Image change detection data
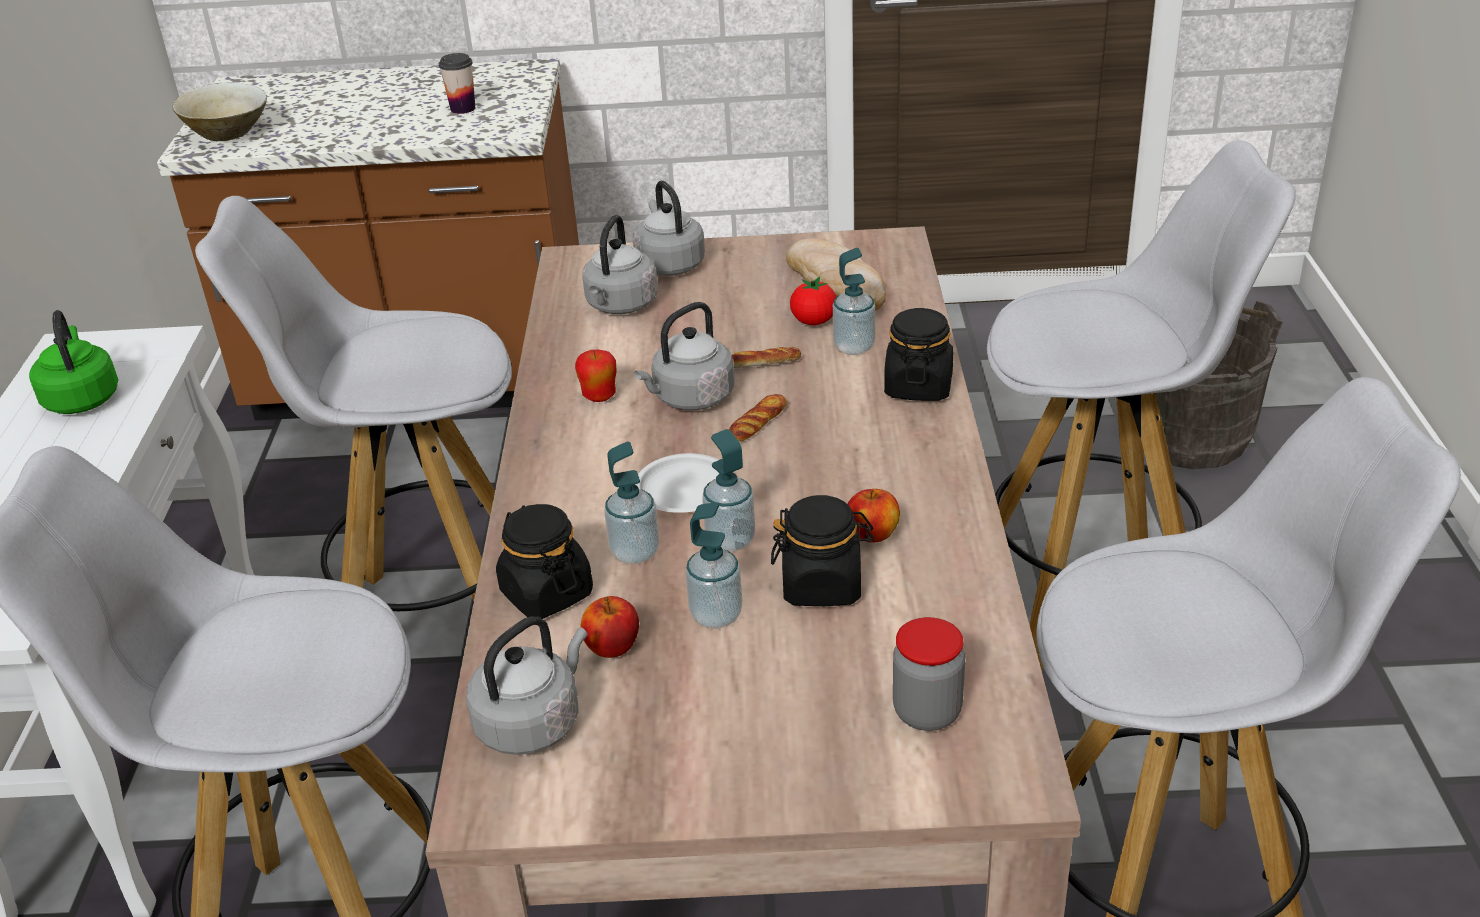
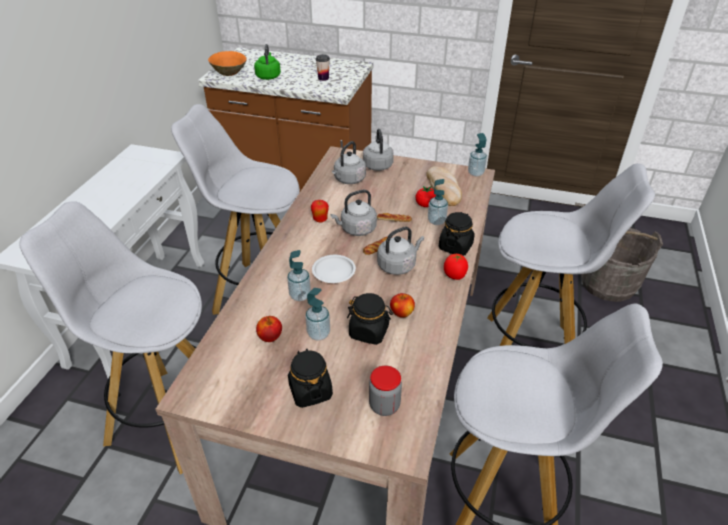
camera: 15 degrees right, 5 degrees up
(82, 398) = (131, 174): green kettle -> green kettle (268, 76)
(228, 134) = (229, 73): beige bowl -> orange bowl
(533, 722) = (223, 362): grey kettle -> grey kettle (398, 265)
(546, 593) = (256, 305): black jar -> black jar (310, 391)
(730, 540) = (341, 300): soap dispenser -> soap dispenser (475, 173)
(945, 440) = (455, 275): none -> tomato

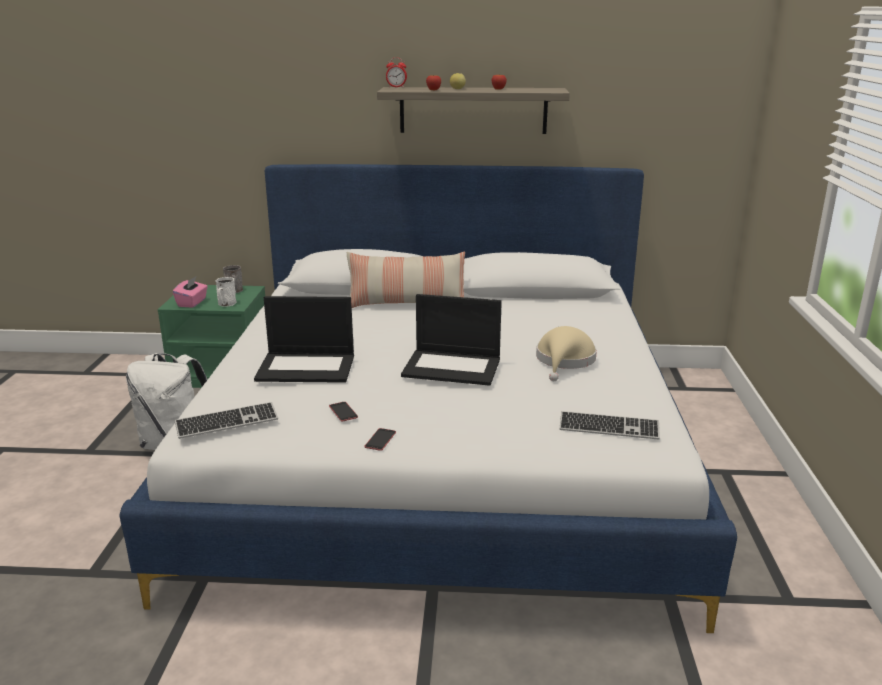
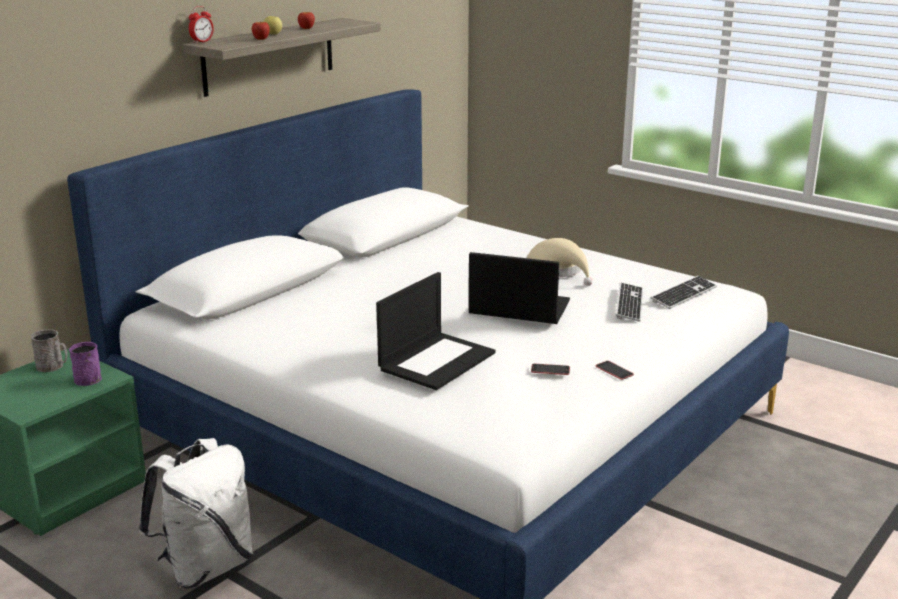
camera: 55 degrees left, 0 degrees up
(192, 303) = (43, 399): pink tissue box -> none
(226, 304) = (90, 381): white mug -> purple mug
(227, 422) = (513, 421): keyboard -> keyboard (629, 304)
(407, 304) = (333, 286): pillow -> none
(453, 367) = (518, 308): laptop -> laptop turned 120 degrees counterclockwise

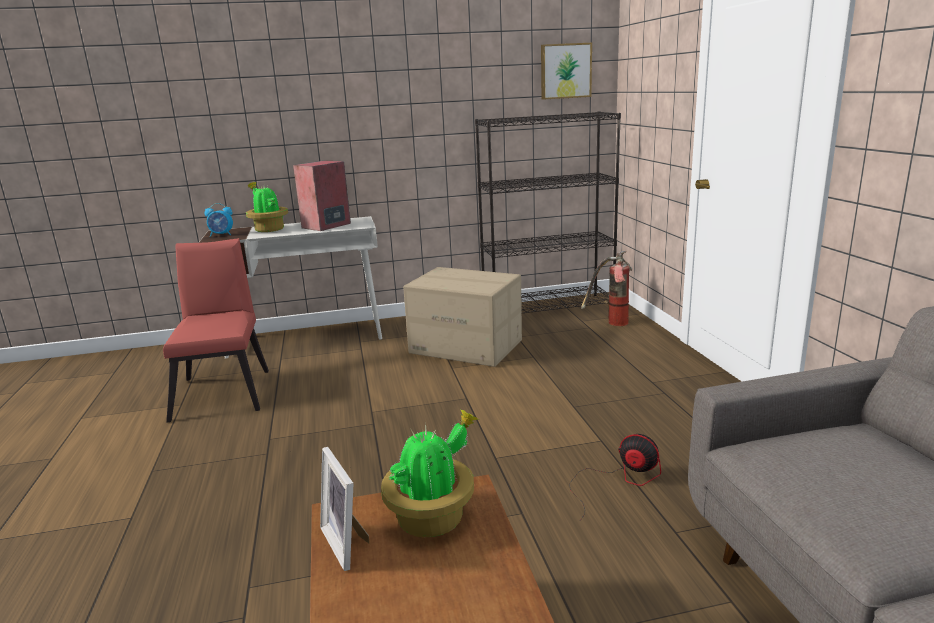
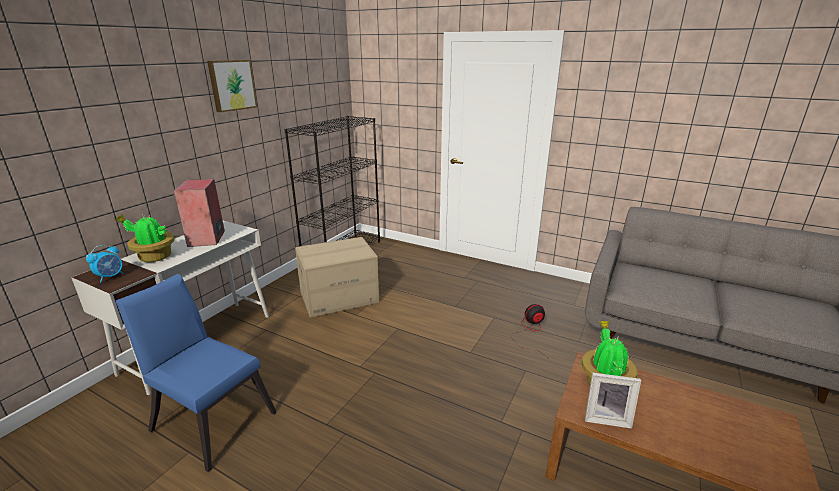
camera: 50 degrees left, 5 degrees up
(225, 391) = (211, 417): red chair -> blue chair
(565, 71) = (327, 89): picture -> picture (231, 85)
(611, 324) = (394, 252): fire extinguisher -> none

*Try it*.
Search the records for the word "camera". Copy each line where it appears.

*Response to the exercise*.
camera: 15 degrees right, 5 degrees up
camera: 55 degrees left, 0 degrees up
camera: 50 degrees left, 5 degrees up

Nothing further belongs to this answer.